The official site, EPO.org
, can brag all it wants about illegal actions taken by itself, as we shall show later. But it won't fool EPO insiders. They're too smart for this mindless PR and the shallow optics.
The uploaded PDF was accompanied by the following message from the EPO's Central Staff Committee. It read as follows:
[CSC] Rewards Exercise 2022: Cumulated Pensionable Rewards
Dear colleagues,
The aim of this paper, the fifth part in a series of publications on the rewards exercise 2022 (part 1, part 2, part 3, part 4), is to identify patterns in the way rewards are being distributed and compare such patterns with the rewards policy of the new career system (NCS) and/or the former career system. One useful method is to observe histograms reflecting how staff have been similarly or differently rewarded over several years.
If the rewarding exercise were not arbitrary, the cumulated output over many years for any staff member should match with measurable data resulting from criteria that are clearly defined in the Service Regulations or implementing provisions, that is applicable to the staff member and comparable with peers. Having considered the only collective data ever produced by the management and trying to see if that data could explain the observed distribution of cumulated rewards, it must be concluded that there is a complete mismatch.

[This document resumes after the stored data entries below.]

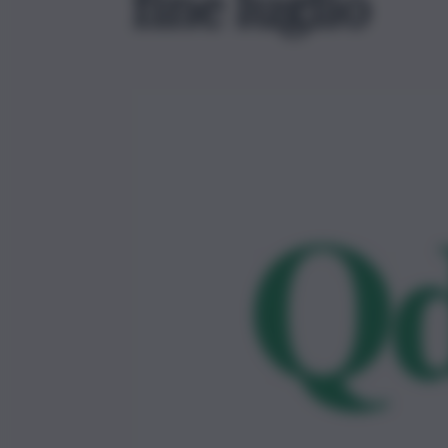
fine luglio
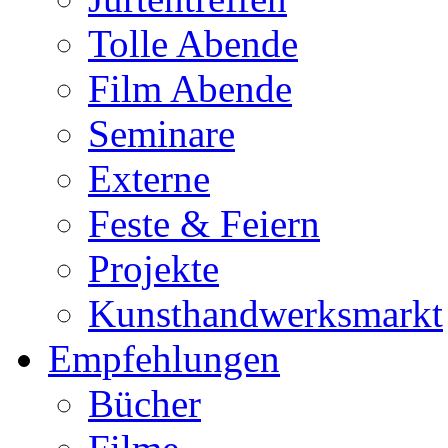
Tolle Abende
Film Abende
Seminare
Externe
Feste & Feiern
Projekte
Kunsthandwerksmarkt
Empfehlungen
Bücher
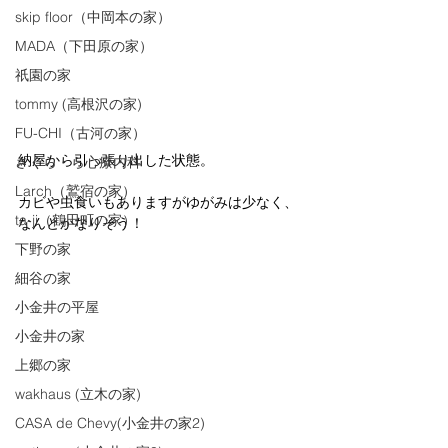
skip floor（中岡本の家）
MADA（下田原の家）
祇園の家
tommy (高根沢の家)
FU-CHI（古河の家）
納屋から引っ張り出した状態。
さくら・ら心療内科
Larch（鷲宿の家）
カビや虫食いもありますがゆがみは少なく、
ta-ji（鶴田町の家）
なんとかなりそう！
下野の家
細谷の家
小金井の平屋
小金井の家
上郷の家
wakhaus (立木の家)
CASA de Chevy(小金井の家2)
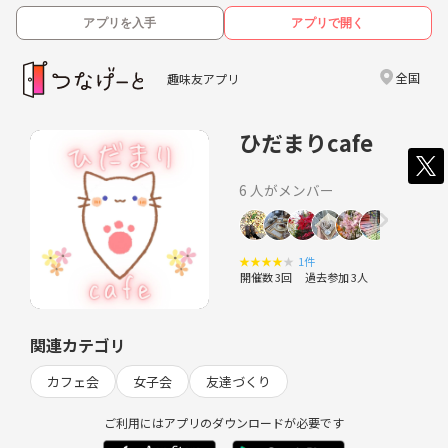
アプリを入手
アプリで開く
全国
趣味友アプリ
ひだまりcafe
6 人がメンバー
★
★
★
★
★
1件
開催数 3回
過去参加 3人
関連カテゴリ
カフェ会
女子会
友達づくり
ご利用にはアプリのダウンロードが必要です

The “holistic” approach after one year of implementation has had no appreciable effect on the distribution of rewards. In contrast, the NCS reveals itself more and more as a “winner-takes-all” system for a small minority.
Over time, the discrepancy of rewards among staff grows, giving even more reasons for staff to complain against a career mechanism that has never fulfilled its alleged intent of rewarding “merit” and appears as arbitrary. There is no clear definition of “merit” given by management and the abolition of any seniority component remains contested.